Neither Oyamada-tarô nor his sister Itsuki is known. However it is possible from Itsuki’s clothes to identify her as a shirabyôshi dancer. These female dancers, who were commoners, already performed in the 12th c. at courtly events. They wore usual male attire, a court hat and a sword. They accompanied their dances and songs on a hand drum. A few of them enjoyed the favour of high nobility, such as Shizuka-gozen, the mistress of Yoshitsune (12th c.), or three shirabyôshi dancers known to have been mistresses of Taira-no-Kiyomori.

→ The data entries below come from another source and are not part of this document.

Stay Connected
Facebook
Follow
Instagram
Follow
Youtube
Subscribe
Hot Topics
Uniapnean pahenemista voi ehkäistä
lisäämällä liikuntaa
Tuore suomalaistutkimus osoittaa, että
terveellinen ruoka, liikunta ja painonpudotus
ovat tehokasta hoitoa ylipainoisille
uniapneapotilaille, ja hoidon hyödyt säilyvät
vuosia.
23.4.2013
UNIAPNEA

Of particular interest is the use of the term onna-Narihira for the figure Itsuki. Ariwara-no-Narihira (825-880) was the grandchild of Emperor Kammu (reigned 782-815), the founder of Kyôto. He was given the family name Ariwara by the Emperor and was therefore struck off the list of imperial family, as was customary in order to prevent this from growing too large. Little is known about Narihira’s life. We know only that when he was fifty-two he was named Lieutenant-General of the Imperial Guard of the Right. Many poems are to be found in the various anthologies from the Middle Ages of Japan. The Ise-monogatari (“Tales of Ise”) is attributed to him; it describes in seventy-five chapters (dan) the events and love affairs of this epitome of the classical, sensitive, courtly lover. Its sprinkling of poems and metaphors is familiar to every educated Japanese. Thus the Ise-monogatari was one of the first illustrated books to be printed for popular consumption (1608).

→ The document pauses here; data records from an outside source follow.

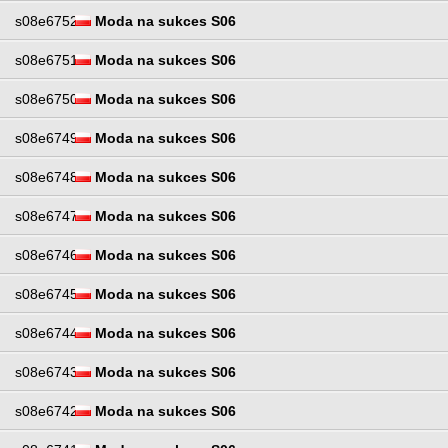
s08e6752
Moda na sukces S06
s08e6751
Moda na sukces S06
s08e6750
Moda na sukces S06
s08e6749
Moda na sukces S06
s08e6748
Moda na sukces S06
s08e6747
Moda na sukces S06
s08e6746
Moda na sukces S06
s08e6745
Moda na sukces S06
s08e6744
Moda na sukces S06
s08e6743
Moda na sukces S06
s08e6742
Moda na sukces S06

In fine arts and literature, reference is often made to the Ise-monogatari.

Narihira was regarded at the beginning of the 17th c. as the handsome man par excellence (mame-otoko). He was considered to embody the feminine and the masculine ideal of beauty in one person. The great haiku poet Matsuo, Bashô (1644-1694) described this sexual ambivalence in the person of Narihira as the combination of the plum blossom, symbol of severe masculine beauty, and the pliant willow twig, a symbol of feminine beauty. Already in the early decades of the 17th c. actress-prostitutes appeared dressed as men. Boys and youths organized into dance troops worked also as prostitutes. They performed, for example, dances known as Narihira-odori in those years. This ambiguity is also to be found in later Kabuki (following the bans on women and youth in Kabuki in 1629 and 1652 respectively). The person of Itsuki, who is here impersonated by a man as is customary in Kabuki, is lent such an ambivalent meaning by the use of the term “onna-Narihira” (female-Narihira). The scene shown on our leaf is recorded as Narihira Azuma-kudari mitate (“Travesty of the Journey to the East of the Cavalier Narihira”). This theme is based on dan IX, in which Narihira composes his famous poem about the snow-covered Mount Fuji.

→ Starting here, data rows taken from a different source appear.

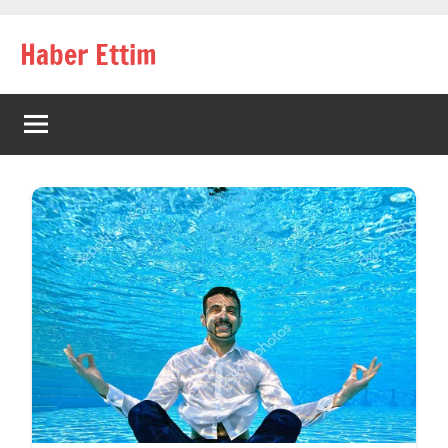
İçeriğe
Haber Ettim
geç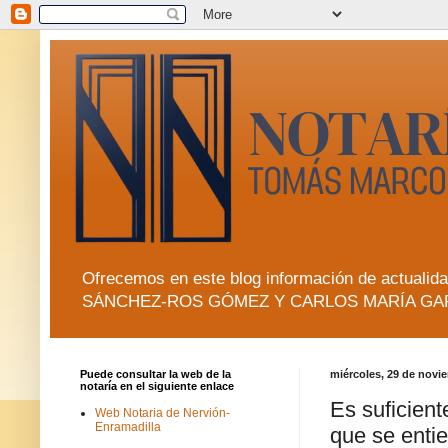
Ofrecemos en este blog información de actua
SÁNCHEZ-ROS GÓMEZ Y CARLOS MARÍA GA
Puede consultar la web de la
miércoles, 29 de novi
notaría en el siguiente enlace
Es suficient
Web Notaria de Nervión-
Enramadilla
que se entie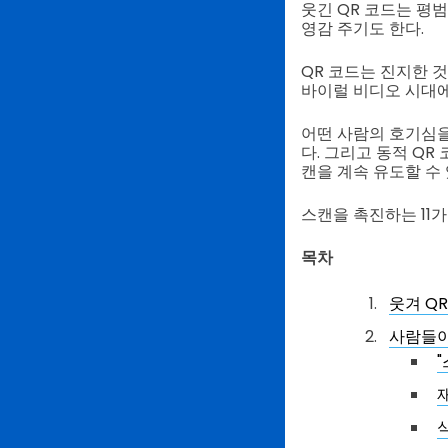
웃긴 QR 코드는 평
영감 주기도 한다.
QR 코드는 진지한 것
바이럴 비디오 시대에
어떤 사람의 호기심을
다. 그리고 동적 Q
캔을 계속 유도할 수
스캔을 촉진하는 11
목차
웃겨 Q
사람들이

Segawa, Kikunojô II, the adopted son of Segawa, Kikunojô I is supposed to have been a descendant of a prince from Musashi. He was already performing as a child actor in 1750, and from 1756 he was a female impersonator. He died in 1773 at the age of thirty-three. He was practically predestined to play such ambivalent roles.
Bandô, Hikosaburô II, son of Hikosaburô I born 1741, switched from youth roles to male roles in 1765. He was the special favourite of all theatre goers. But he died at the age of twenty-eight in 1768, a year after this print was published.